Un dato curioso sobre Jane Wells: daba muchísimo miedo. Su cara podía decir "está todo bien, somos amigos" y "te odio, ni se te ocurra intentar mentirme porque vas a terminar en la morgue" a la vez. Era una expresión facial bastante peculiar, a la que en la Academia nos referíamos como "la cara del capitán" en referencia a un personaje de televisión, El Capitán, que efectuaba esa misma expresión. Si mirabas la parte superior de su cara, sus ojos claramente gritaban "no sabés las ganas que tengo de arrancarte la cara." El problema era que la sonrisa dulce y serena que te regalaba junto con sus pómulos marcados te daba una gratificante sensación de calidez. El miedo que las víctimas de la cara del capitán sentían podía dejarlos paralizados por minutos completos, perdidos en aquella sensación de incomodidad y terror que dicha expresión albergaba.

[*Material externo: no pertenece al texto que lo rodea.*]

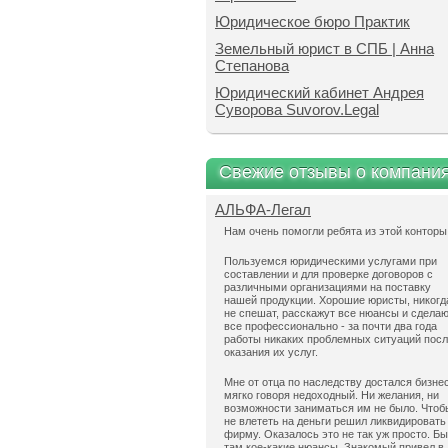
Юридическое бюро Практик
Земельный юрист в СПБ | Анна
Степанова
Юридический кабинет Андрея
Суворова Suvorov.Legal
Свежие отзывы о компани
АЛЬФА-Легал
Нам очень помогли ребята из этой конторы
Пользуемся юридическими услугами при
составлении и для проверке договоров с
различными организациями на поставку
нашей продукции. Хорошие юристы, никогд
не спешат, расскажут все нюансы и сдела
все профессионально - за почти два года
работы никаких проблемных ситуаций пос
оказания их услуг.
Мне от отца по наследству достался бизнес
мягко говоря недоходный. Ни желания, ни
возможности заниматься им не было. Чтоб
не влететь на деньги решил ликвидировать
фирму. Оказалось это не так уж просто. Б
там кое-какие нюансы. Знакомый привел в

Supondrán correctamente que no me moví y corrí a China en ese momento aunque, pensándolo en retrospectiva, no hubiera sido mala idea. Quizás hubiera desviado al criado de su viaje a Samarra (1).

En fin, que el mago nos confesó que no sabía de la existencia de los objetos del poder en el Louvre, pero nos prometió que la mañana siguiente nos dejaría ir a buscarlos nosotros mismos. Tendríamos el tiempo suficiente para crear unas réplicas falsas que explotaran cuando Gemma las activara, y reemplazarlas por las verdaderas.